- Opening Delimiter -

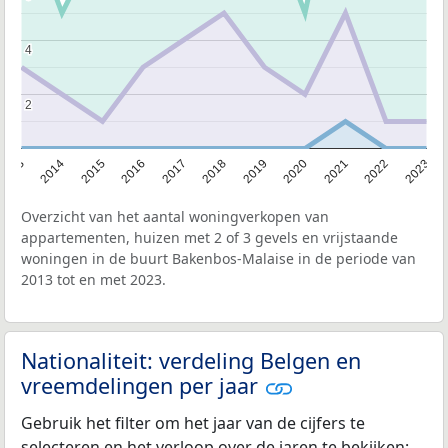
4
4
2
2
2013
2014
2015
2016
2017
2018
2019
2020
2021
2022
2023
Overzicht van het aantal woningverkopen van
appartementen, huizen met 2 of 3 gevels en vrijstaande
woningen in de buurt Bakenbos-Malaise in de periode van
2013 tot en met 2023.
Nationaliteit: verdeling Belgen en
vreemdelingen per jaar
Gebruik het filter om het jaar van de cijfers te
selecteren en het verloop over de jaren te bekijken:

- Closing Delimiter -
- Opening Delimiter -

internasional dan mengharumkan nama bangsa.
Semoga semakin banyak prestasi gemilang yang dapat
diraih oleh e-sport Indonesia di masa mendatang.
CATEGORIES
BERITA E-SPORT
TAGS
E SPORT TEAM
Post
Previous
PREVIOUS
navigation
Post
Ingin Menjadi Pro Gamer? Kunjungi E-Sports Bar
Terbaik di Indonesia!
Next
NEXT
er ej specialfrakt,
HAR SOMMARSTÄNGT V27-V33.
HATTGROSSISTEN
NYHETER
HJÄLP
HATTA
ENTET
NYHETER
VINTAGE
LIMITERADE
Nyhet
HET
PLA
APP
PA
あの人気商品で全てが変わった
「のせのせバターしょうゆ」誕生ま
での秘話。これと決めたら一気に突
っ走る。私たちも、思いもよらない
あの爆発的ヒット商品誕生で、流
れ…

- Closing Delimiter -

- _Aim of the exercise_
Retype, in the same exact form, the lines of the material above from the line holding "appartementen, huizen met" through the line holding "selecteren en het".

- _Answer section_
appartementen, huizen met 2 of 3 gevels en vrijstaande
woningen in de buurt Bakenbos-Malaise in de periode van
2013 tot en met 2023.
Nationaliteit: verdeling Belgen en
vreemdelingen per jaar
Gebruik het filter om het jaar van de cijfers te
selecteren en het verloop over de jaren te bekijken:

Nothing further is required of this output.